[Extracted text — start]

Approximately 5% of the Company’s manufacturing is contracted to quality suppliers in the vicinity of Valenza, Italy, with the remaining 95% of setting and finishing work being conducted in Bergio International’s Fairfield, New Jersey facility. The setting and finishing work done in our New Jersey facility involves the use of precision lasers, rather than using old soldering procedures which uses gas and oxygen to assemble different elements. Soap and water is used as a standard to clean the jewelry. Also, a standard polishing compound is used for the finishing work but it does not have a material impact on our cost and effect of compliance with environmental laws.
Government Regulation
Currently, we are subject to all of the government regulations that regulate businesses generally such as compliance with regulatory requirements of federal, state, and local agencies and authorities, including regulations concerning workplace safety, labor relations, and disadvantaged businesses. In addition, our operations are affected by federal and state laws relating to marketing practices in the retail jewelry industry. We are subject to the jurisdiction of federal, various state and other taxing authorities. From time to time, these taxing authorities review or audit our business.
Reports to Security Holders
We are subject to the informational requirements of the Securities Exchange Act of 1934. Accordingly, we file annual, quarterly and other reports and information with the U.S. Securities and Exchange Commission. You may read and copy these reports, statements, or other information we file at the SEC’s public reference room at 450 Fifth Street, N.W., Washington D.C. 20549. Our filings are also available to the public from commercial document retrieval services and the Internet worldwide website maintained by the U.S. Securities and Exchange Commission at www.sec.gov.

[Extracted text — finish]

• [Assignment]
From the excerpt on Bergio International's operations and regulation, list each subject of regulation that the company is said to be subject to as an example of regulations governing businesses generally.

[Information given — start]

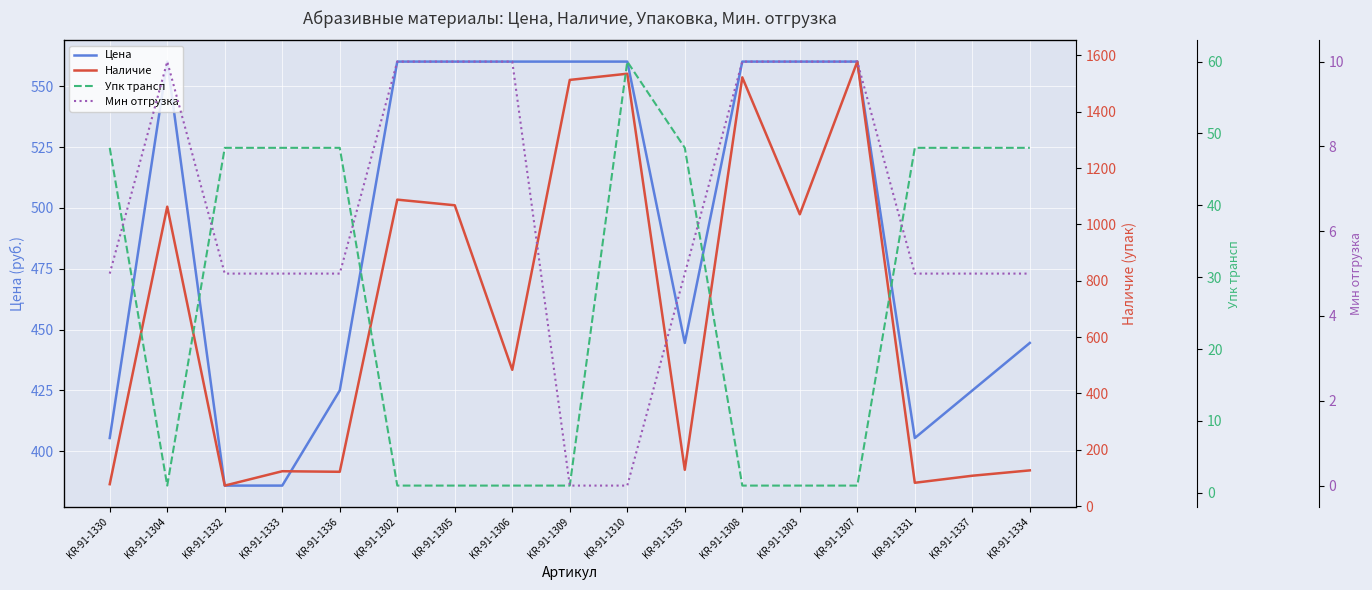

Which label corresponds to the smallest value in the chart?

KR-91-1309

[Information given — finish]
[Information given — start]

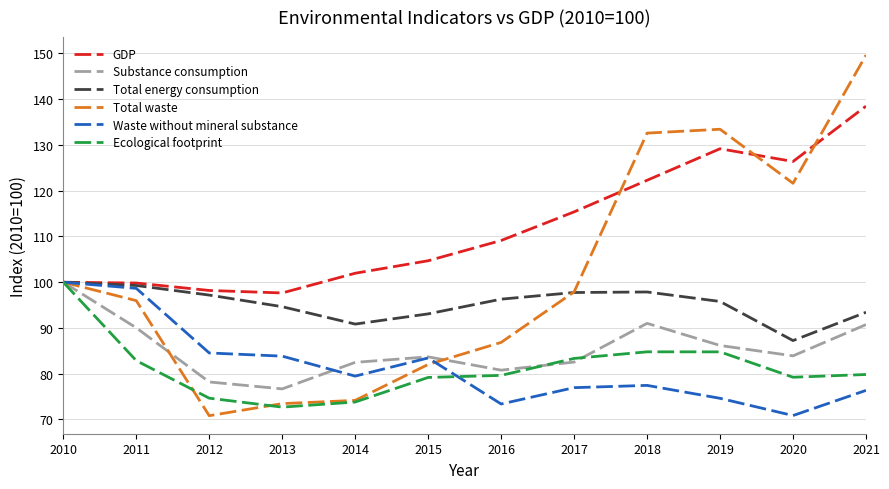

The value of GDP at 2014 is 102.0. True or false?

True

[Information given — finish]

• [Finished exercise]
- Workplace safety
- Labor relations
- Disadvantaged businesses